Rubin reconnaît que l’économie américaine subit aujourd’hui une transformation, comme il y en a eu d’autres dans le passé. Mais certains « y voient un nouveau paradigme qui rend superflues les préoccupations traditionnelles concernant les mauvaises conjonctures, les risques et les politiques saines. Ils ne veulent pas voir qu’il n’y a aucunes garanties, qu’il y a des risques réels et que beaucoup de choses dépendent du fait que les entreprises et le gouvernement acceptent de saisir les occasions et d’assumer les risques. Je suis en profond désaccord avec cette conception. Cette conception de l’économie est contraire à toute l’histoire humaine par rapport aux marchés et à l’économie, ce qui devrait nous inciter à être prudents. Bien sûr, les nouvelles technologies sont d’une grande importance pour notre économie. Mais ce ne sont pas les premières nouvelles technologies ayant un grand impact économique. Le téléphone, l’automobile, la maîtrise de l’électricité, les chemins de fer, la production de masse et la médecine moderne ont transformé les périodes qui les ont vu naître. Mais aucune d’entre elles, prises séparément ou ensemble, n’ont produit de prospérité à sens unique. »
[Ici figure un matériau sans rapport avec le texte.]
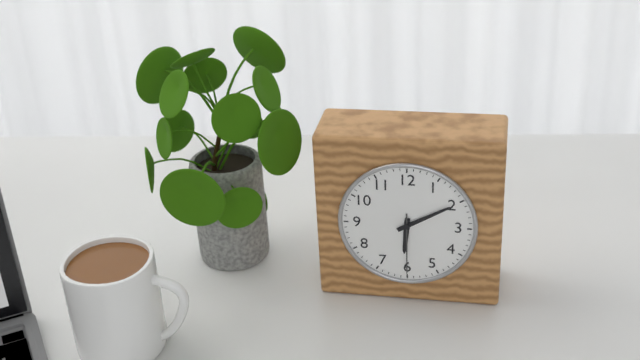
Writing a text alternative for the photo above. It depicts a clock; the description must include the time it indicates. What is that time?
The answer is 6:10:30
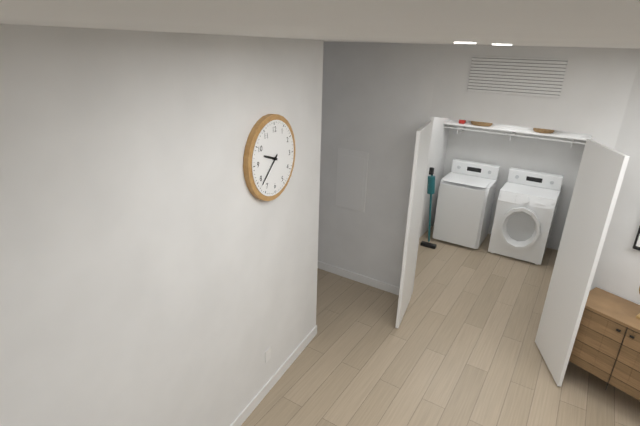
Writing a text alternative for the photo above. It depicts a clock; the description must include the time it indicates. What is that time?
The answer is 9:38
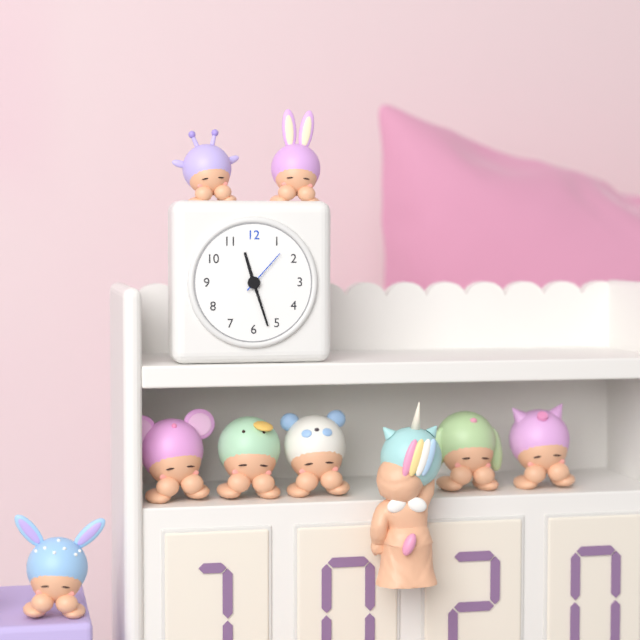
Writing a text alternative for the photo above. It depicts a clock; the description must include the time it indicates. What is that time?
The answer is 11:27:07
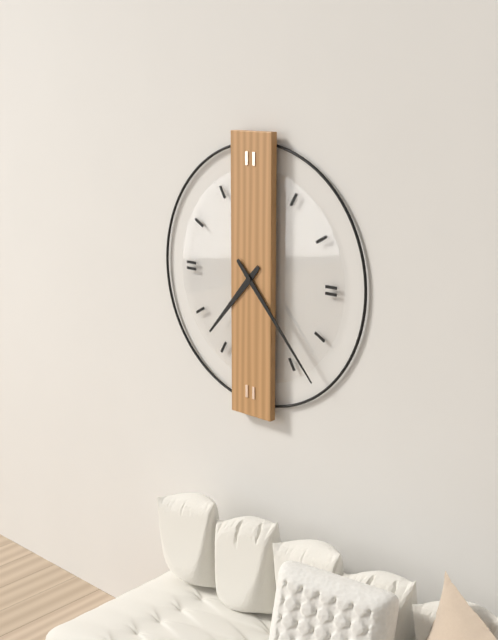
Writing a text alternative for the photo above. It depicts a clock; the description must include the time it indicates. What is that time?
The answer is 7:23
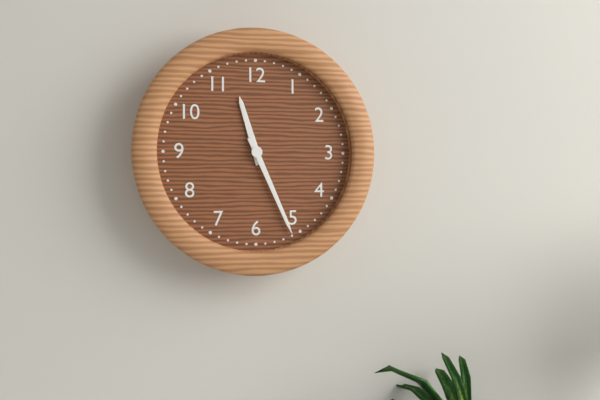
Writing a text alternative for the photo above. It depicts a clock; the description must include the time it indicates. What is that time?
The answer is 11:26
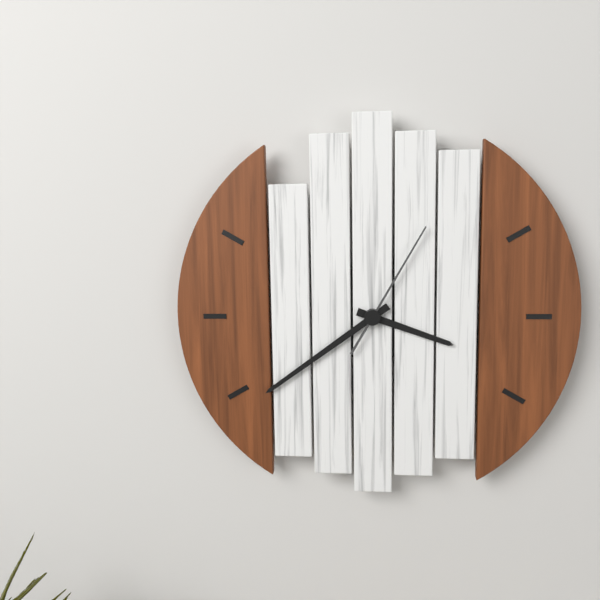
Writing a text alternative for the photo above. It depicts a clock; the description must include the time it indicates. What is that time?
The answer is 3:39:05
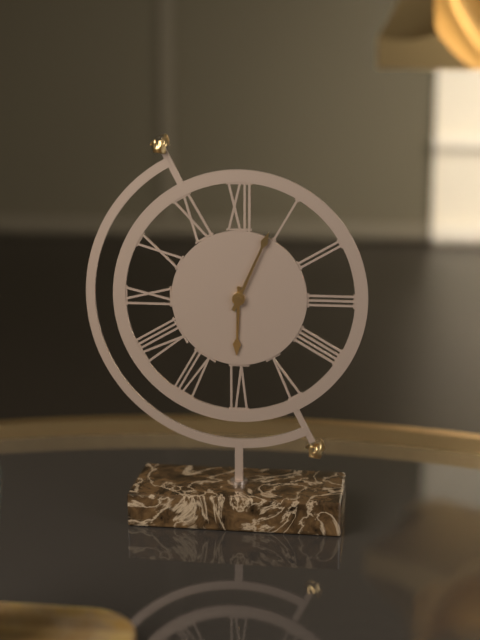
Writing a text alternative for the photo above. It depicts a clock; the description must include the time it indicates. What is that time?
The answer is 6:04
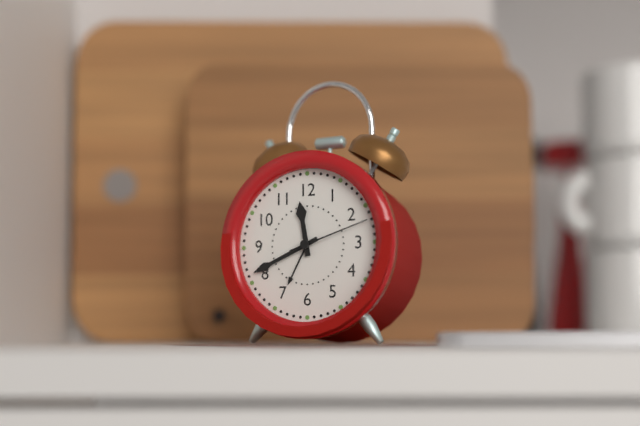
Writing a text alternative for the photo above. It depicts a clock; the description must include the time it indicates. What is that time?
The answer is 11:41:12
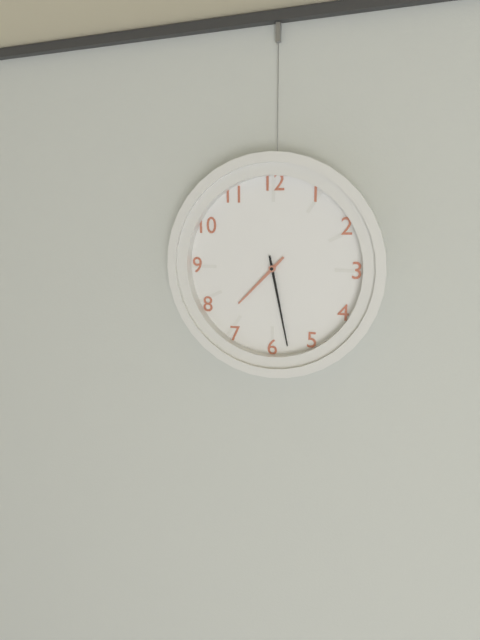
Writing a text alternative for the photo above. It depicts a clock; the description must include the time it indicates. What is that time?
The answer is 7:28
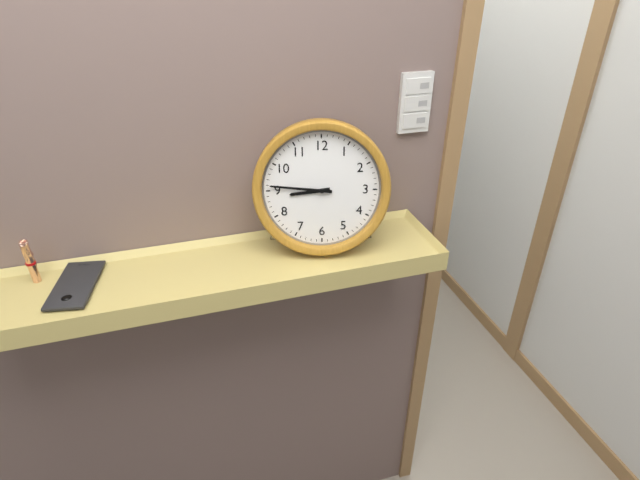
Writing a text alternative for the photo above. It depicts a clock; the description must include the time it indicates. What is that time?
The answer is 8:46
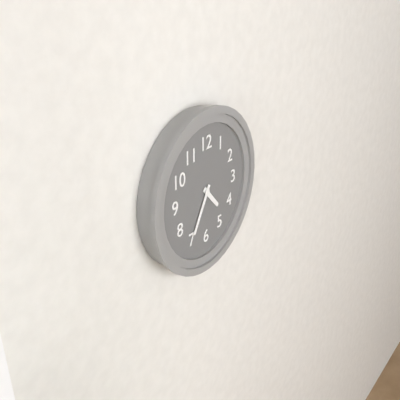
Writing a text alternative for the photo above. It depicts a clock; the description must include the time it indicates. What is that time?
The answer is 4:35
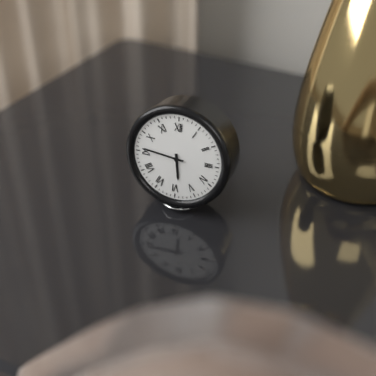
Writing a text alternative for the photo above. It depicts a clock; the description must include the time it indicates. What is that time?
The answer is 5:46
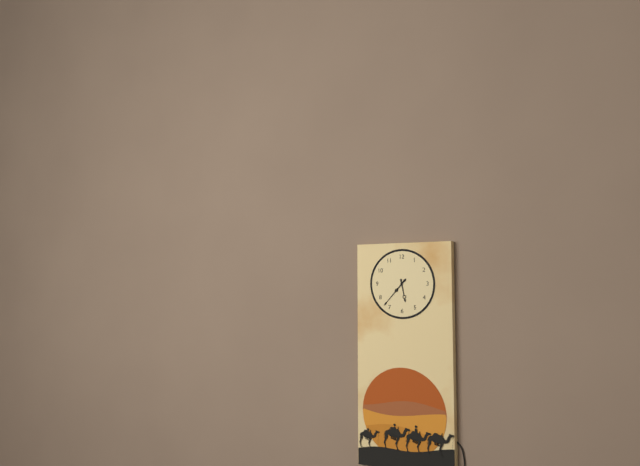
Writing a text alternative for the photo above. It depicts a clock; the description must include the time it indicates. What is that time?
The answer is 5:37
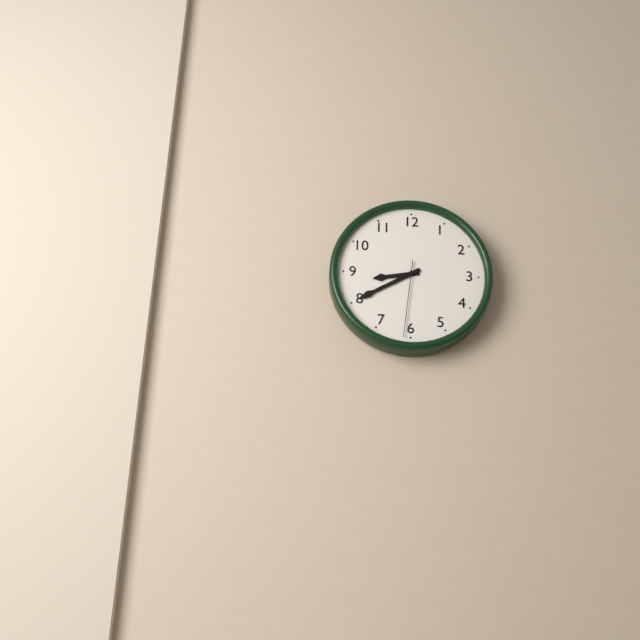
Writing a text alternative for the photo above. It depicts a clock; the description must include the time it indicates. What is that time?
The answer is 8:40:31
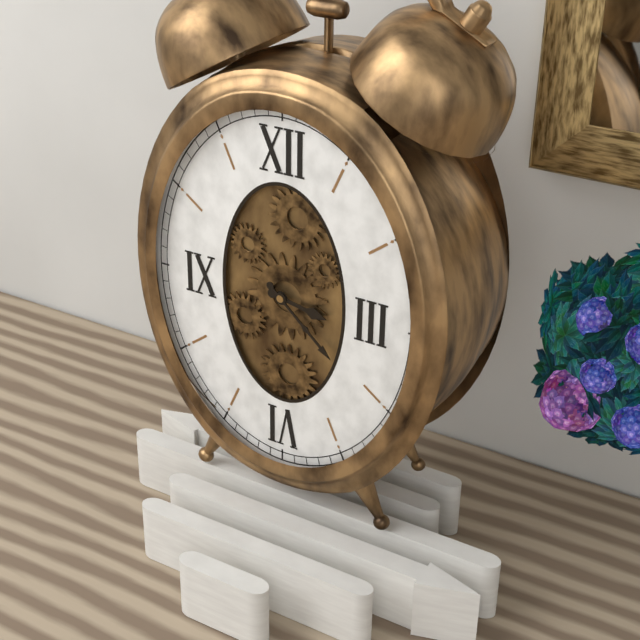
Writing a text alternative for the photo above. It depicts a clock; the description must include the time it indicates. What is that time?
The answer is 3:22
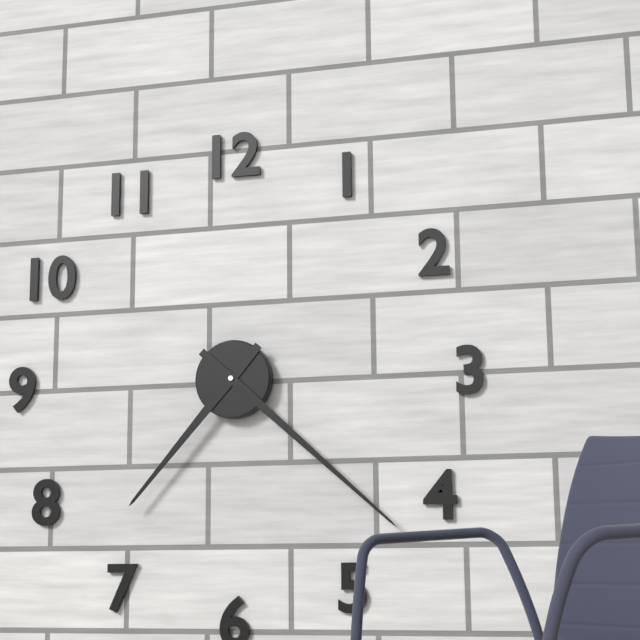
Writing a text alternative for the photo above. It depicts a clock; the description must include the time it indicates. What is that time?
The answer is 7:22
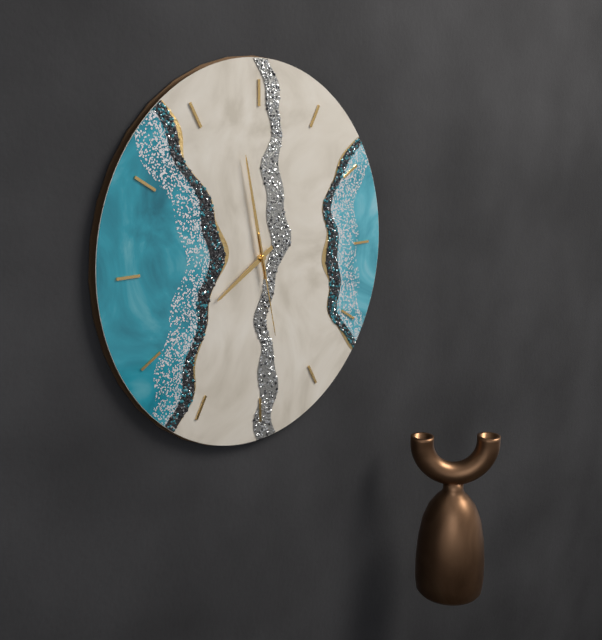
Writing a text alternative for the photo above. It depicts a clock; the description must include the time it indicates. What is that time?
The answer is 7:58:28
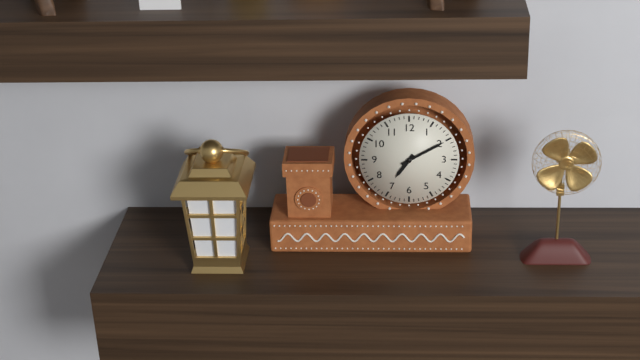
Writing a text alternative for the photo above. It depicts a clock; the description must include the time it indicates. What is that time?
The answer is 7:10
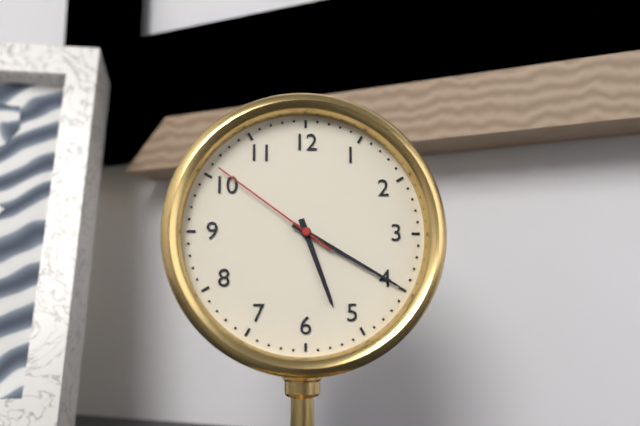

Selon Robert Rubin, tous les marchés ont « tendance à se laisser porter à des excès en surestimant le côté positif et en sous-estimant le risque quand l’époque est favorable ». A cet égard, Rubin a rappelé au bon souvenir de l’auditoire, un certain Irving Fisher, « professeur distingué d’économie de Yale » qui avait proclamé en 1928 : « Nous avons atteint le plateau de la prospérité permanente ». Lorsque Rubin est retourné à New York après avoir démissionné du gouvernement, il a été « frappé » de constater à quel point on croyait, à tous les niveaux de la vie financière, que « tout irait bien et que toute interruption de ce processus serait temporaire et, au pire, douce » ; que la Réserve fédérale devrait résoudre rapidement les problèmes et se concentrer sur les promesses du long-terme. Selon Rubin, on traite d’incidents de parcours des problèmes réels comme les déficits commerciaux records, la contraction des marchés du travail, le niveau excessivement faible de l’épargne personnelle et la surévaluation des actions, au lieu de voir qu’ils représentent « des excès et des déséquilibres possibles - pas certains, mais possibles - pouvant constituer des risques réels pour notre prospérité économique.

« A cet égard, poursuivit Rubin, on semble se préoccuper très peu du fait qu’au cours des cinq dernières années, les marchés financiers modernes, qui ont créé tant de bénéfices, ont aussi créé une crise financière mondiale, la crise de 1997-98 - et menacé d’en créer une autre - après l’effondrement du peso mexicain en 1995. Ayant vécu ces crises, et ayant été profondément impliqué dans la réponse de la communauté internationale, je peux affirmer qu’elles ont constitué un danger réel pour la stabilité de l’économie mondiale. Je n’oublierai jamais les moments de la crise mexicaine, au cours desquels la possibilité de défaillance était très réelle. Ou encore la dernière semaine de décembre 1997, quand la Corée avait moins de cinq milliards de dollars de réserves et les perdait à un rythme d’un milliard de dollars par jour, et qu’un commentateur respecté écrivait que la cessation de paiement était inévitable. »

Rubin avertit qu’il fallait se préparer à « d’autres perturbations au cours des années à venir ».